BRIEF » Using the listing below, print the line containing "While investors can be a powerful", the line containing "Pardon Prominent Immigration", and each line between them, exactly and nothing else. Pictures stay out of the print.

GIVEN RECORDS »
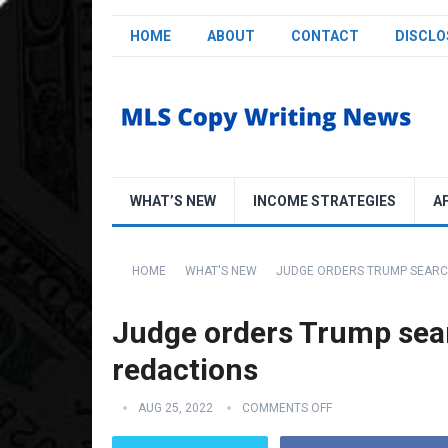
HOME
ABOUT
CONTACT
DISCLO
WHAT’S NEW
INCOME STRATEGIES
A
HOME
WHAT'S NEW
JUDGE ORDERS TRUMP SEARCH
Judge orders Trump sear
redactions
AUG 25, 2022
COMMENTS OFF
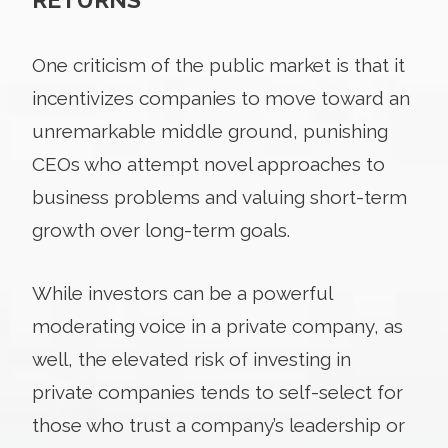
One criticism of the public market is that it
incentivizes companies to move toward an
unremarkable middle ground, punishing
CEOs who attempt novel approaches to
business problems and valuing short-term
growth over long-term goals.
While investors can be a powerful
moderating voice in a private company, as
well, the elevated risk of investing in
private companies tends to self-select for
those who trust a company’s leadership or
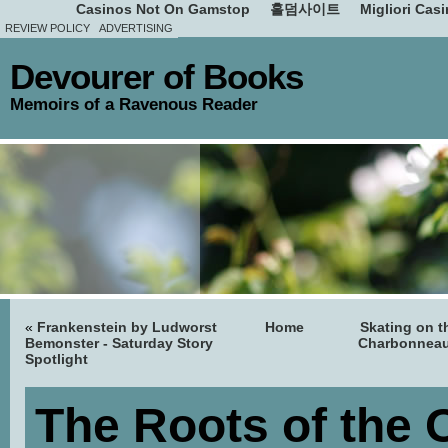
Casinos Not On Gamstop
홀덤사이트
Migliori Cas
REVIEW POLICY
ADVERTISING
Devourer of Books
Memoirs of a Ravenous Reader
«
Frankenstein by Ludworst
Home
Skating on t
Bemonster - Saturday Story
Charbonneau
Spotlight
The Roots of the 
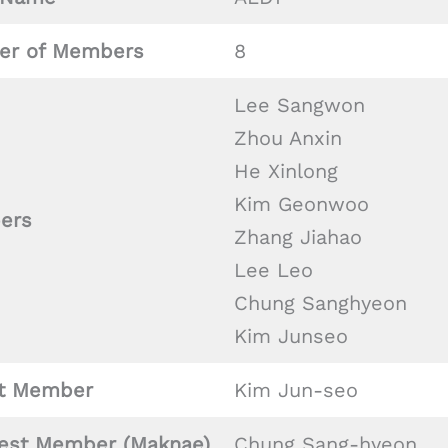
r of Members
8
Lee Sangwon
Zhou Anxin
He Xinlong
Kim Geonwoo
ers
Zhang Jiahao
Lee Leo
Chung Sanghyeon
Kim Junseo
t Member
Kim Jun-seo
est Member (Maknae)
Chung Sang-hyeon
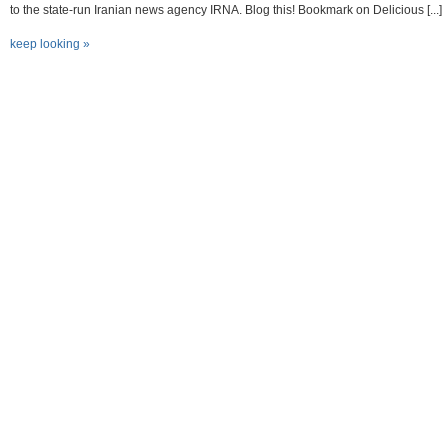
to the state-run Iranian news agency IRNA. Blog this! Bookmark on Delicious [...]
keep looking »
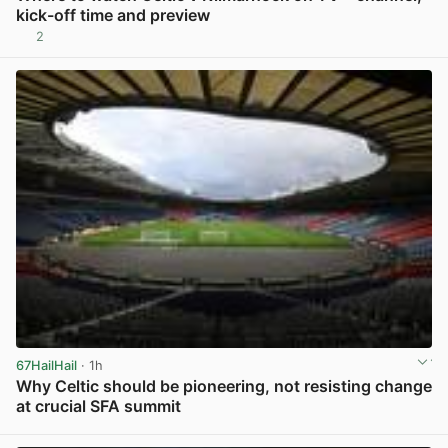
kick-off time and preview
2
View post in new tab
67HailHail
· 1h
Why Celtic should be pioneering, not resisting change
at crucial SFA summit
View post in new tab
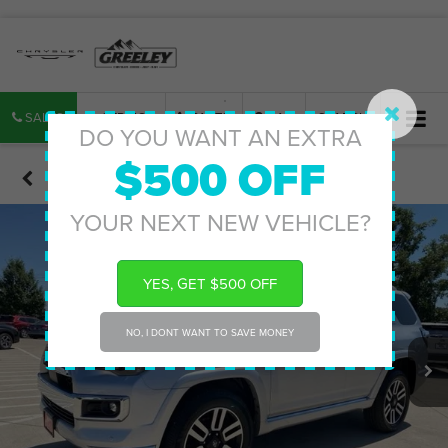
SALES
SERVICE
PARTS
MAP
SEARCH
DO YOU WANT AN EXTRA
$500 OFF
Confirm Availability
YOUR NEXT NEW VEHICLE?
YES, GET $500 OFF
NO, I DONT WANT TO SAVE MONEY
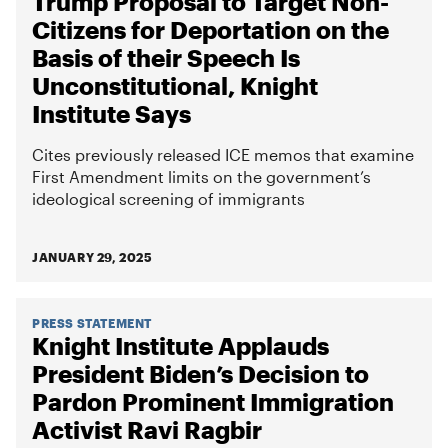
Trump Proposal to Target Non-
Citizens for Deportation on the
Basis of their Speech Is
Unconstitutional, Knight
Institute Says
Cites previously released ICE memos that examine
First Amendment limits on the government’s
ideological screening of immigrants
JANUARY 29, 2025
PRESS STATEMENT
Knight Institute Applauds
President Biden’s Decision to
Pardon Prominent Immigration
Activist Ravi Ragbir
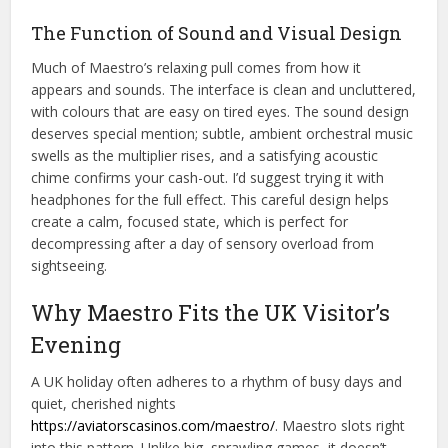
The Function of Sound and Visual Design
Much of Maestro’s relaxing pull comes from how it
appears and sounds. The interface is clean and uncluttered,
with colours that are easy on tired eyes. The sound design
deserves special mention; subtle, ambient orchestral music
swells as the multiplier rises, and a satisfying acoustic
chime confirms your cash-out. I’d suggest trying it with
headphones for the full effect. This careful design helps
create a calm, focused state, which is perfect for
decompressing after a day of sensory overload from
sightseeing.
Why Maestro Fits the UK Visitor’s
Evening
A UK holiday often adheres to a rhythm of busy days and
quiet, cherished nights
https://aviatorscasinos.com/maestro/
. Maestro slots right
into this pattern. Unlike big, sprawling games, it doesn’t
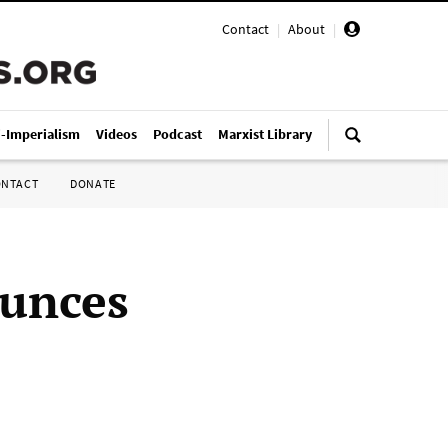
Contact
|
About
|
i-Imperialism
Videos
Podcast
Marxist Library
ONTACT
DONATE
ounces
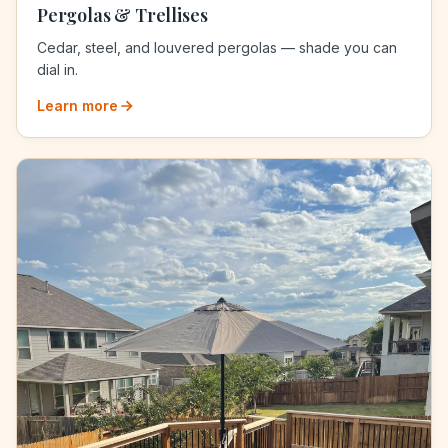
Pergolas & Trellises
Cedar, steel, and louvered pergolas — shade you can
dial in.
Learn more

THE ANSWER »
While investors can be a powerful
moderating voice in a private company, as
well, the elevated risk of investing in
private companies tends to self-select for
those who trust a company’s leadership or
Casinos Not On Gamstop
홀덤사이트
Migliori Cas
REVIEW POLICY
ADVERTISING
Devourer of Books
Memoirs of a Ravenous Reader
«
Frankenstein by Ludworst
Home
Skating on t
Bemonster - Saturday Story
Charbonneau
Spotlight
The Roots of the 
r of Members
8
Lee Sangwon
Zhou Anxin
He Xinlong
Kim Geonwoo
ers
Zhang Jiahao
Lee Leo
Chung Sanghyeon
Kim Junseo
t Member
Kim Jun-seo
est Member (Maknae)
Chung Sang-hyeon
to the state-run Iranian news agency IRNA. Blog this! Bookmark on Delicious [...]
keep looking »
kick-off time and preview
2
View post in new tab
67HailHail
· 1h
Why Celtic should be pioneering, not resisting change
at crucial SFA summit
View post in new tab
SALES
SERVICE
PARTS
MAP
SEARCH
DO YOU WANT AN EXTRA
$500 OFF
Confirm Availability
YOUR NEXT NEW VEHICLE?
YES, GET $500 OFF
NO, I DONT WANT TO SAVE MONEY
Trump Proposal to Target Non-
Citizens for Deportation on the
Basis of their Speech Is
Unconstitutional, Knight
Institute Says
Cites previously released ICE memos that examine
First Amendment limits on the government’s
ideological screening of immigrants
JANUARY 29, 2025
PRESS STATEMENT
Knight Institute Applauds
President Biden’s Decision to
Pardon Prominent Immigration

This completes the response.